Rabu, 23 Juli 2014

diundang

kami mengundang awan malam datang kemari untuk membawa setetes air hujan dan bersedia meneteskannya di atas tanah tempat kami berpijak sampai kami kembali hidup di pagi hari disambut aroma tanah basah sebagai hadiah dari hujan yang datang hadir semalam.


-ann-

Sabtu, 19 Juli 2014

waktu

Waktu pasti datang.


Masa? Aku sudah menunggunya sedari tadi.
Sampai bibirku tak bisa lagi diajak tersenyum.
Sampai tanganku harus menopang wajahku yang kian memberat malas.
Sampai kakiku bergetar-getar tak sabar.


Tenang saja. Waktu pasti datang.


Aku juga berharap seperti itu karna jawaban untukku dititipkan padanya.
Semoga saja ia tidak lupa kalau ia telah dijanjikan pasti datang untukku.




*** 


Hei, kenapa ia tak datang juga?
Berkendara dengan apa dia ke sini?
Lama sekali!
Oh! Atau ia keliru kepada siapa seharusnya ia datangi?
Atau jangan-jangan ia malah lupa sama sekali?!
Aduh! Gawatlah kalau benar itu terjadi!
Bisa cemas seumur hidup aku dibuatnya!
Aku tidak mau!


(bersiap-siap)



Hendak kemana bersiap-siap seperti itu?



Aku akan menjemputnya.


Siapa?


Waktu. 




-ann-

Sabtu, 05 Juli 2014

turun hujan


Karena hujan sering menjadi kambing hitam di siang hari, akhirnya ia putuskan untuk menunggu matahari menghilang terlebih dahulu.

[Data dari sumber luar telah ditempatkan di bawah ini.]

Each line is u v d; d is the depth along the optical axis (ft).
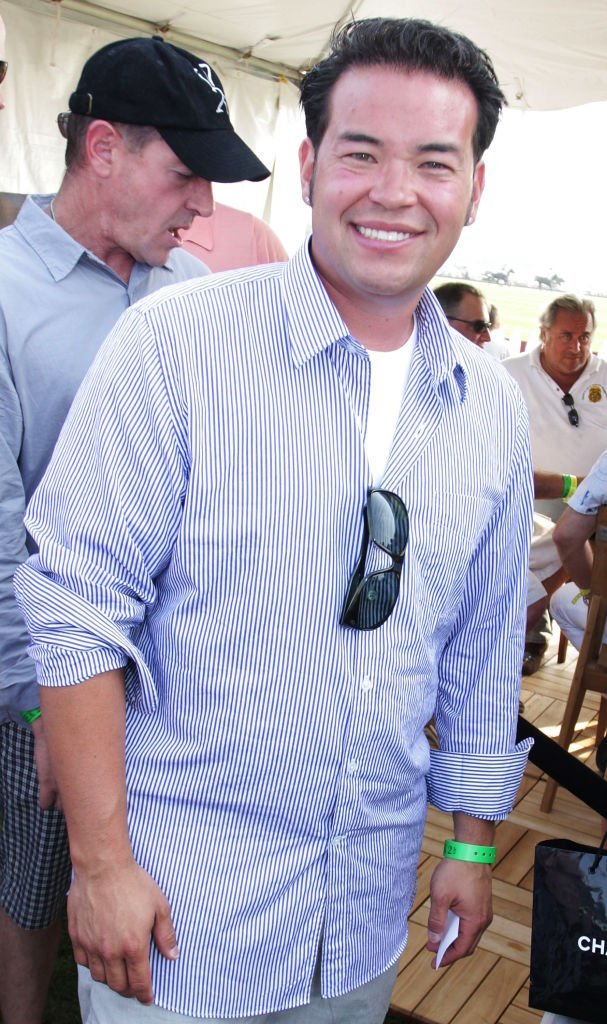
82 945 4.04
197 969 4.20
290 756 4.15
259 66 17.43
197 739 4.14
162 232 5.93
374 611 4.13
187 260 6.94
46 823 6.18
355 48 3.93
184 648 4.10
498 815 5.17
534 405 15.62
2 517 5.68
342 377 4.11
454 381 4.49
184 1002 4.22
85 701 3.94
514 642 5.17
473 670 5.14
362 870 4.48
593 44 15.60
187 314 4.05
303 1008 4.62
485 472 4.62
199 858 4.17
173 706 4.19
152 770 4.20
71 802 3.97
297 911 4.30
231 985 4.25
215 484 3.99
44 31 14.14
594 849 5.13
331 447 4.09
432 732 12.39
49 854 6.26
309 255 4.16
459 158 4.00
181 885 4.16
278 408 4.03
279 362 4.06
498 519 4.86
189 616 4.09
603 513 10.81
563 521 11.34
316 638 4.10
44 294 5.82
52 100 14.48
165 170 5.72
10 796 6.28
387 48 3.86
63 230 5.89
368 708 4.24
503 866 10.09
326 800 4.25
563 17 14.73
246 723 4.10
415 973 8.26
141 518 3.97
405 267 4.04
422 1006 7.88
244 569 4.03
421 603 4.42
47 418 5.90
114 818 3.98
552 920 5.06
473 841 5.18
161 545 4.06
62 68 14.49
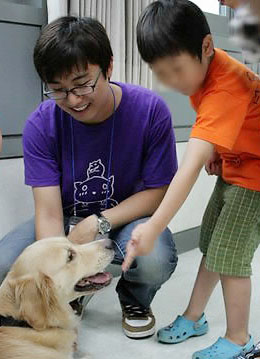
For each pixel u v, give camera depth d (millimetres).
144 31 1270
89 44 1319
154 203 1638
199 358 1499
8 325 1248
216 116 1249
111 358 1563
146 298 1694
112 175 1648
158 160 1621
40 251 1347
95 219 1576
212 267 1481
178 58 1245
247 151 1445
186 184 1207
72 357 1435
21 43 1918
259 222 1489
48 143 1594
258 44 1024
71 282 1389
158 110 1619
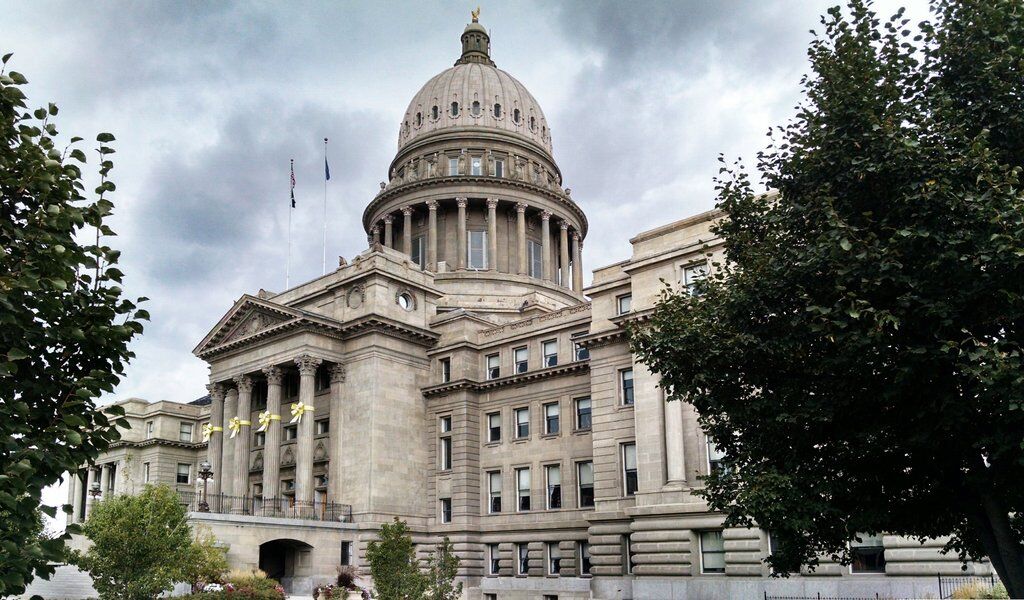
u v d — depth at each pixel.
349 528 66.00
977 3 21.22
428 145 108.75
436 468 71.81
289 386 76.94
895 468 22.31
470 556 68.25
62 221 15.12
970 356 17.50
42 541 13.38
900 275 19.00
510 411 70.44
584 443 65.06
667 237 56.12
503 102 112.56
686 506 50.62
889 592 42.03
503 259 103.50
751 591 46.69
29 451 13.28
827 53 22.84
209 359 79.50
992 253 17.84
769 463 23.62
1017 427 18.94
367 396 69.75
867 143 20.72
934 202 18.97
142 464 105.94
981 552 24.08
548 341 69.81
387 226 105.12
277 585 54.22
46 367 14.99
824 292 21.08
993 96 20.73
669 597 50.00
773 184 24.52
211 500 74.44
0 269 14.14
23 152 15.19
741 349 23.03
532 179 107.94
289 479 73.50
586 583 61.28
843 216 21.20
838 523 22.84
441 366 74.56
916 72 22.31
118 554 35.34
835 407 21.64
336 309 74.56
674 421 53.06
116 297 15.83
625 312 59.31
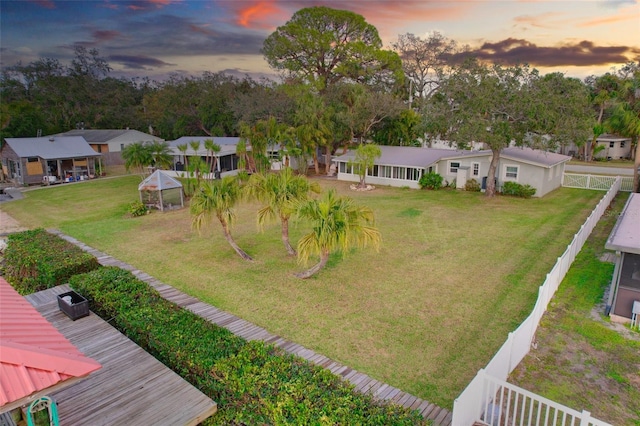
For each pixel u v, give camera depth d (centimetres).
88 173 3328
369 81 4325
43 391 354
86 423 550
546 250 1403
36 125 4856
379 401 551
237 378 585
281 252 1441
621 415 616
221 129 4759
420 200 2308
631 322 881
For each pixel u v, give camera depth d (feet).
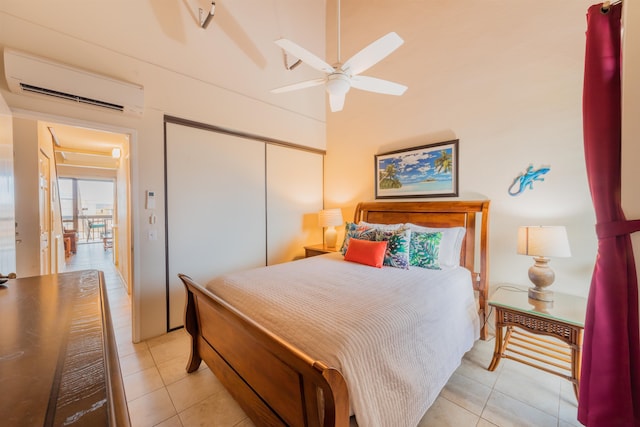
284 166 12.31
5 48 5.85
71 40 6.94
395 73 10.71
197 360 6.56
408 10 10.25
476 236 8.65
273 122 11.75
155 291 8.46
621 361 3.94
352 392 3.43
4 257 5.35
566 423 5.00
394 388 3.99
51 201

Ia pikir itu adalah waktu yang tepat baginya. Tak ada yang bisa melihat rupanya dengan jelas karena di saat itu ia berhasil bersembunyi dari cahaya bulan dan berlalu dengan cepat di hadapan cahaya lampu-lampu kota. Di keheningan itu, ia luapkan seluruh emosinya. Mereka yang mendengarnya akan jatuh tenggelam ikut berbahagia dan termenung sepanjang malam. Sepanjang malam. Selama itu hujan turun. Selama itu pula mereka termenung bahwa rupa bahagia hujan tak akan mereka lihat saat kebencian lebih menguasai diri mereka. Kunjungan hujan malam itu diakhiri dengan sebuah pesan untuk membiarkan dirinya turun esok hari sebelum matahari menghilang lagi.